▸ YOUR GOAL
When you reach the line in the listing below that contains "[1112,580,1148,598] [677,612,695,629] 》、《", begin returning lines exactly as written, and stop after the line that contains "[837,612,855,629] 》 -> (534, 550) none". Return no other lines.

▸ GIVEN RECORDS
···

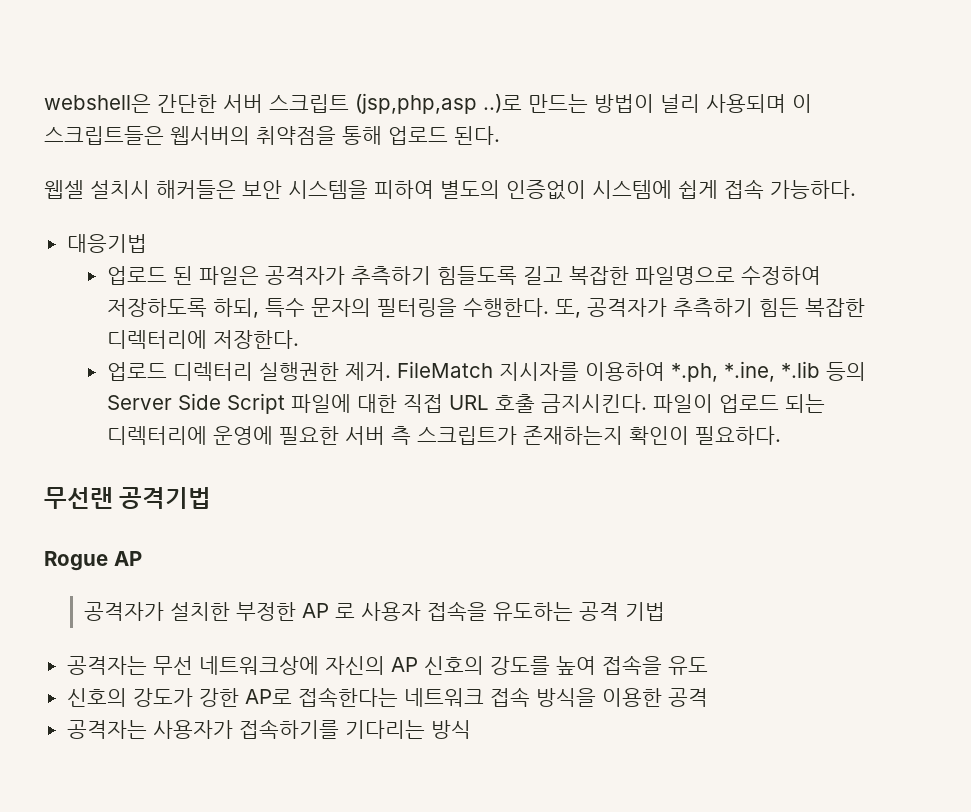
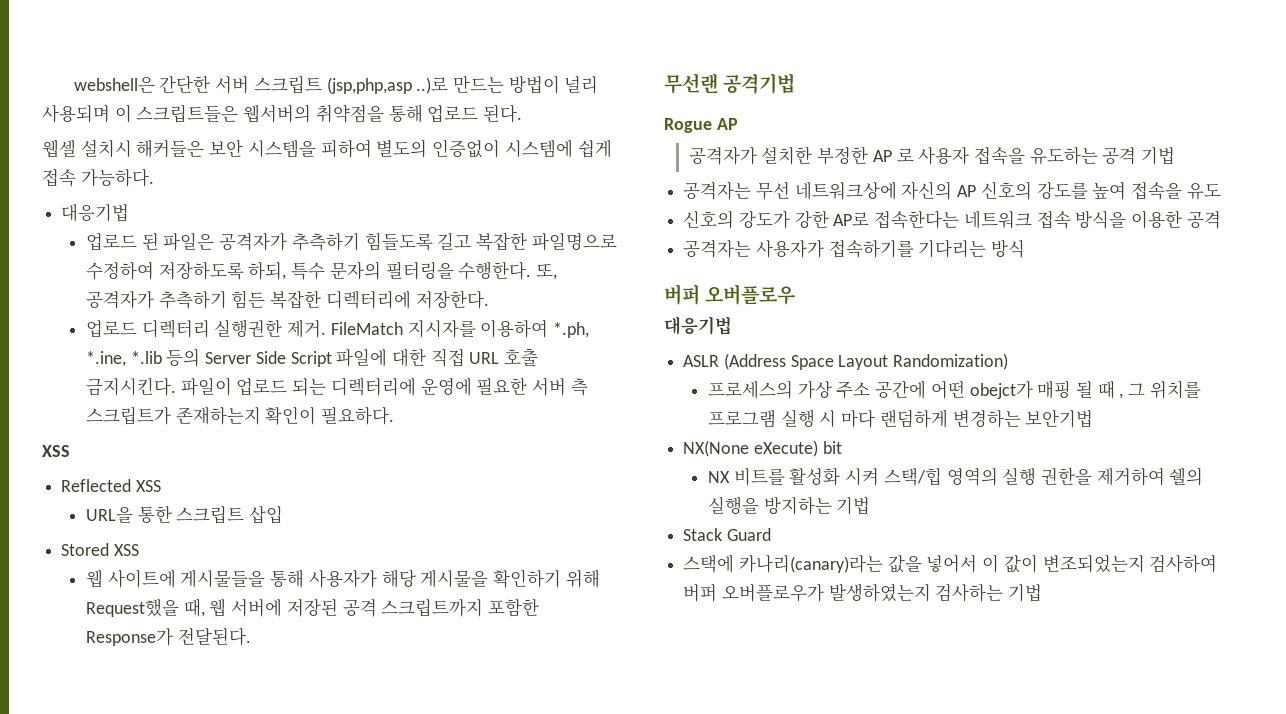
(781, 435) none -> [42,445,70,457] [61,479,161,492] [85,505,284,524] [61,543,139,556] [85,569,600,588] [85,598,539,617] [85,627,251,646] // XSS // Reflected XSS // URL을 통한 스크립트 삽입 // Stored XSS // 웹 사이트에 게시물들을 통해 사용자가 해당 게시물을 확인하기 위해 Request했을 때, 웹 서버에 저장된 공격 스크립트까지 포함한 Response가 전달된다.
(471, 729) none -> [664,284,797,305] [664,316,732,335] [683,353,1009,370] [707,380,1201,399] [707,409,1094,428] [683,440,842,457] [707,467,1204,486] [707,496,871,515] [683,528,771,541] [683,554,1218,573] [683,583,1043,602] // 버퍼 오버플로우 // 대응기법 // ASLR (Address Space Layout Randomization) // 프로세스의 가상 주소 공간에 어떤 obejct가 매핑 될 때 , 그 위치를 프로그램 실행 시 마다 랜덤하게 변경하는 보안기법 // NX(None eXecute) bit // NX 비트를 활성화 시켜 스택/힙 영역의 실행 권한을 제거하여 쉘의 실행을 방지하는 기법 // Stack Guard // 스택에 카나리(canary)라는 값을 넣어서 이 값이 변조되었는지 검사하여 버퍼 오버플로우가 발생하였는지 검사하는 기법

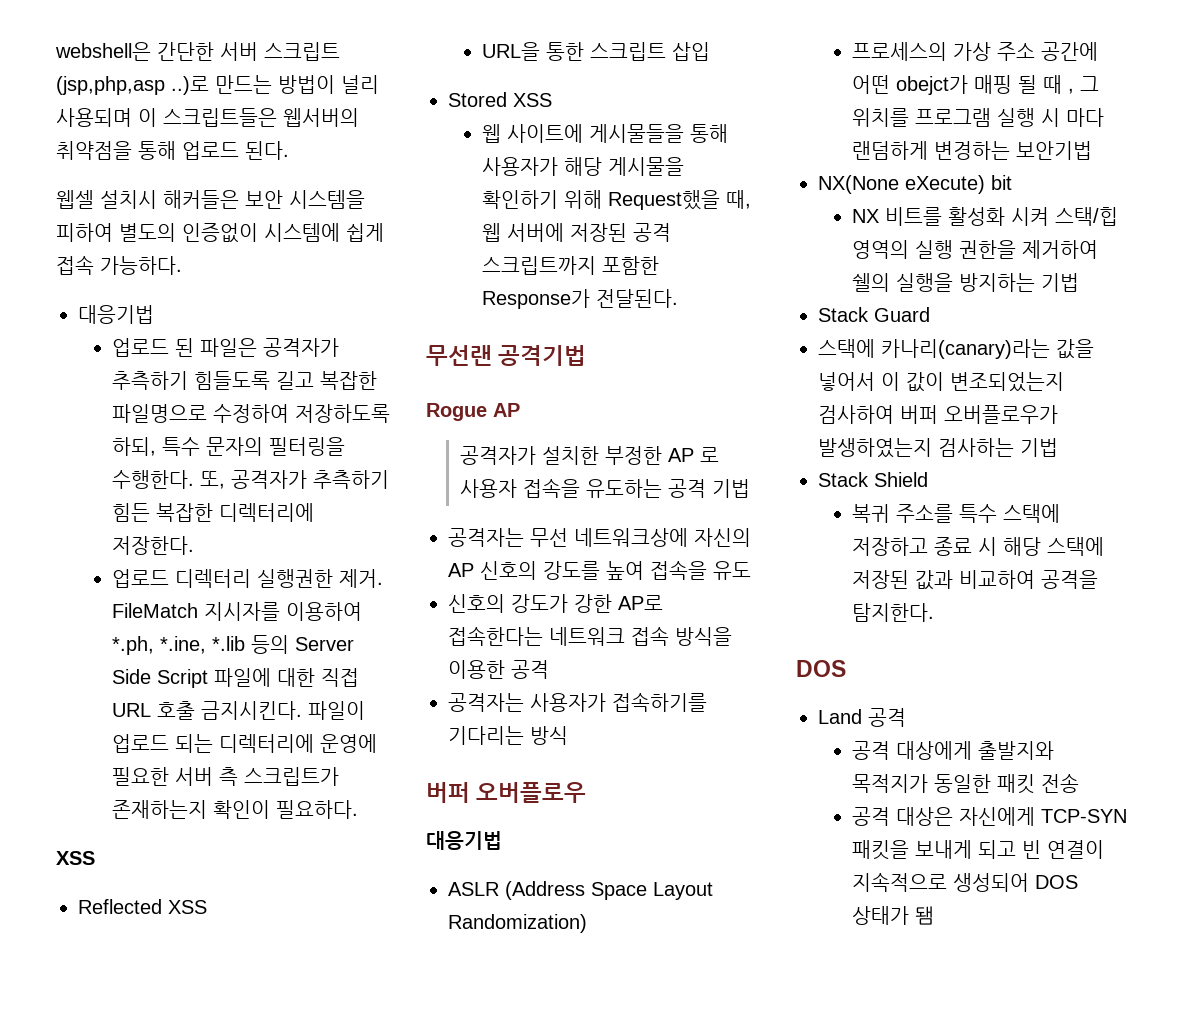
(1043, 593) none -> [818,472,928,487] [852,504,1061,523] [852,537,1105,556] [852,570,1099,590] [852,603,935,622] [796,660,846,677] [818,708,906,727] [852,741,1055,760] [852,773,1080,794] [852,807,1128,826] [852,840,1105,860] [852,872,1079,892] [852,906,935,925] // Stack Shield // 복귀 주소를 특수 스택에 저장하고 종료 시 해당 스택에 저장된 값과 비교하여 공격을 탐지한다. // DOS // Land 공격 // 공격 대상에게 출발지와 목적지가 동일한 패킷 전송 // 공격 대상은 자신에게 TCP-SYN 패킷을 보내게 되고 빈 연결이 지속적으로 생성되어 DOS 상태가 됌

···

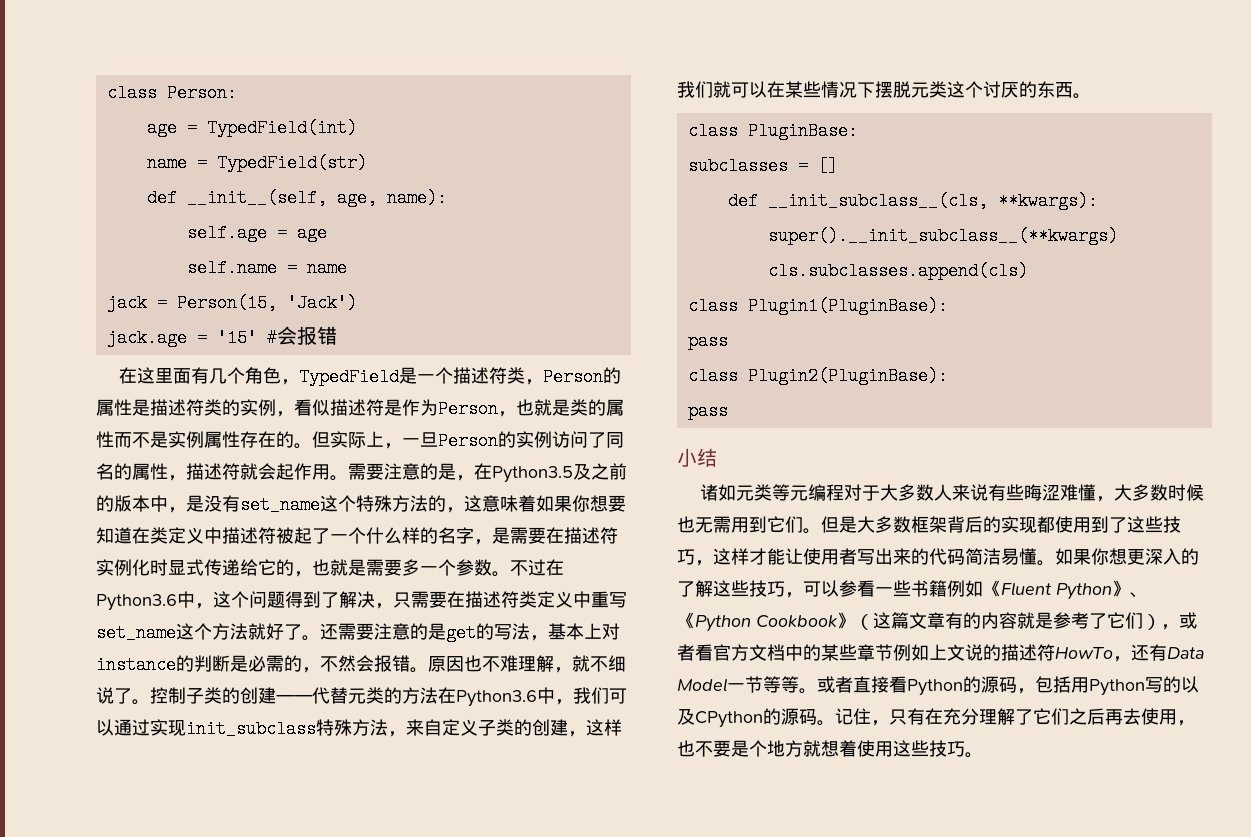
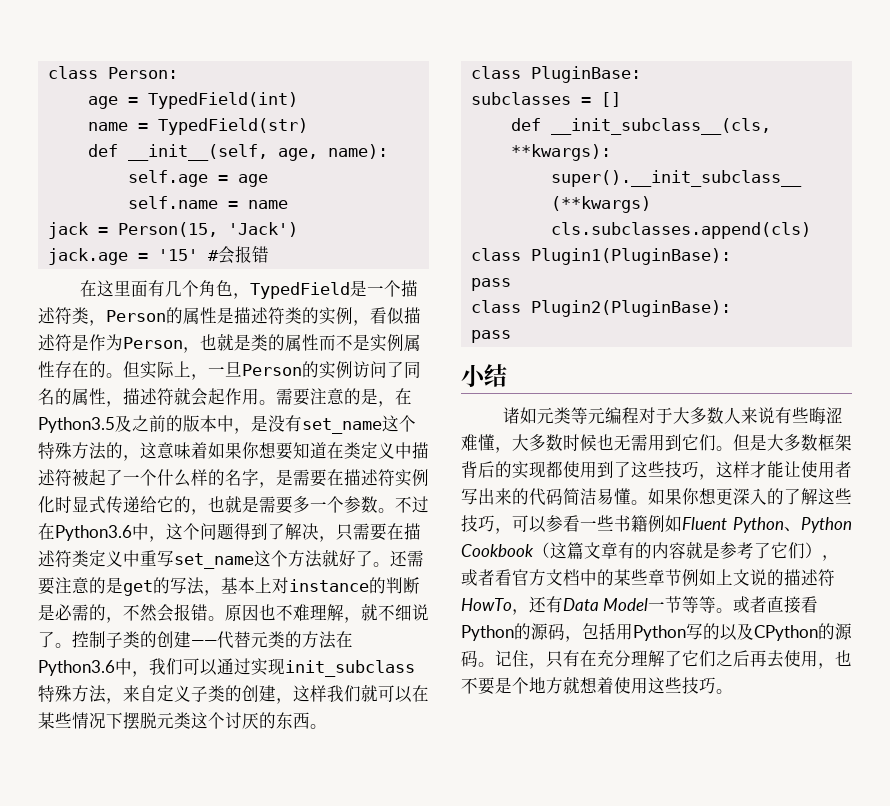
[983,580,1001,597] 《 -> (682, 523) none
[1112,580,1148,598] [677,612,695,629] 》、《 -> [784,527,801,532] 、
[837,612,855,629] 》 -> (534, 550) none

···

▸ ANSWER TO THIS PROBLEM
[1112,580,1148,598] [677,612,695,629] 》、《 -> [784,527,801,532] 、
[837,612,855,629] 》 -> (534, 550) none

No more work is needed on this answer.